> [EXERCISE INSTRUCTIONS]:
Copy the Effie Gray piece between "Millais and Ruskin’s" and "was still intact.", inclusive, putting "Wales" in place of "Scotland".
━━━━━ PAGE EXTRACT ━━━━━
Effie Gray Millais

When the Pre-Raphaelite Brotherhood formed, they met with resistance and negativity from throughout the art world. Charles Dickens was an especially harsh critic of their work and wrote a scathing review in his magazine Household Words, where he was particularly vicious towards the work of John Everett Millais.

Art critic John Ruskin was intrigued by the PRB and their principles reflected his own. He quickly published a rebuttal towards the brutal commentary levied towards them, saying that the brotherhood “may, as they gain experience, lay in our land the foundations of a school of art nobler than has been seen for three hundred years”.

The Pre-Raphaelites, especially Millais, were grateful for Ruskin’s support and he became both a mentor and friend to them.

Photograph of Effie Millais by (George) Herbert Watkins, albumen print, late 1850s

Ruskin’s young wife, Euphemia “Effie” Gray Ruskin, was a spirited and charismatic woman with intelligence and wit. But she was also trapped in an unhappy, loveless marriage.

The Order of Release, Sir John Everett Millais

Millais and Ruskin’s friendship blossomed – together Effie and her husband commissioned Millais’ painting The Order of Release, and Effie gladly posed for it.

Ruskin was a cold husband and his parents, who coddled him, were harsh and judgmental toward Effie.

When Millais and his brother traveled with the Ruskins to Scotland, he softened towards Effie as he began to realize that her marriage was not all that it seemed.

Effie’s painful secret was that in five years of marriage, her virginity was still intact.

Ruskin was bitter when Effie wanted to vacate the marriage, and she had to submit to the humiliation of a medical examination to prove that their marriage had never been consummated.

Their subsequent annulment was the scandal of the season and a great source of embarrassment for not only Ruskin and Effie, but their extended families.

In 1855, Effie and Millais married.

Despite the fact that she confided to her diary that Millais wept uncontrollably while they exchanged their vows, he seems to have loved married life. He wrote to William Holman Hunt, “I can not enumerate the advantages now – Man was not intended to live alone.”

In later years she blamed her nervousness and insomnia on her years spent with Ruskin, although the eight children she and Millais had in quick succession must have also exacted a toll on her.

Effie was a loving wife who successfully put the past behind her. She would have been more successful if the memories of society had not been so acute – due to her annulment, Queen Victoria refused to allow her to be presented at court, although in 1896 she did grant Effie a private audience as Millais lay dying of throat cancer. Effie died the following year.

Effie’s marriages are still a topic of interest. The fact that her story has been told onscreen recently in both Emma Thompson’s film Effie Gray (2014) and the BBC program Desperate Romantics (2009) shows that even in our modern era where scandals usually contain more scurrilous notes, Effie’s marriage is still able to captivate us as much as it did her contemporary Victorians.
━━━━━ EXCERPTED DATA ━━━━━
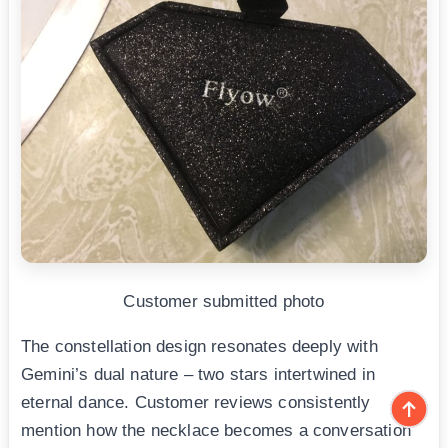
Customer submitted photo
The constellation design resonates deeply with
Gemini’s dual nature – two stars intertwined in
eternal dance. Customer reviews consistently
mention how the necklace becomes a conversation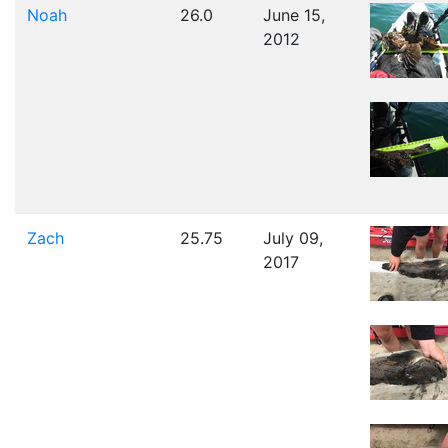
Noah
26.0
June 15,
2012
Zach
25.75
July 09,
2017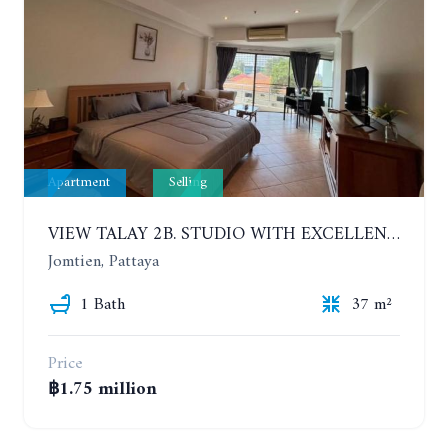
Apartment
Selling
VIEW TALAY 2B. STUDIO WITH EXCELLENT LOCATION IN JOMTIEN AREA
Jomtien, Pattaya
1 Bath
37 m²
Price
฿1.75 million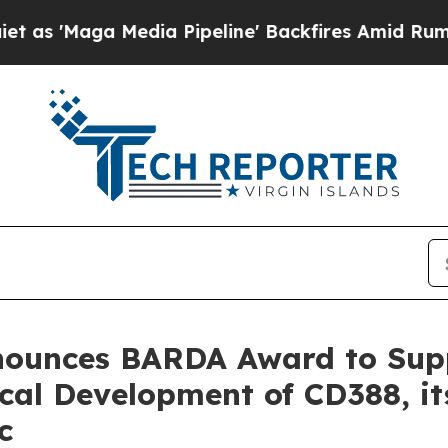
a Media Pipeline' Backfires Amid Rumors Trump 
nnounces BARDA Award to Su
cal Development of CD388, i
c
━━━━━
> [SOLUTION FOR THIS EXERCISE]:
Millais and Ruskin’s friendship blossomed – together Effie and her husband commissioned Millais’ painting The Order of Release, and Effie gladly posed for it.

Ruskin was a cold husband and his parents, who coddled him, were harsh and judgmental toward Effie.

When Millais and his brother traveled with the Ruskins to Wales, he softened towards Effie as he began to realize that her marriage was not all that it seemed.

Effie’s painful secret was that in five years of marriage, her virginity was still intact.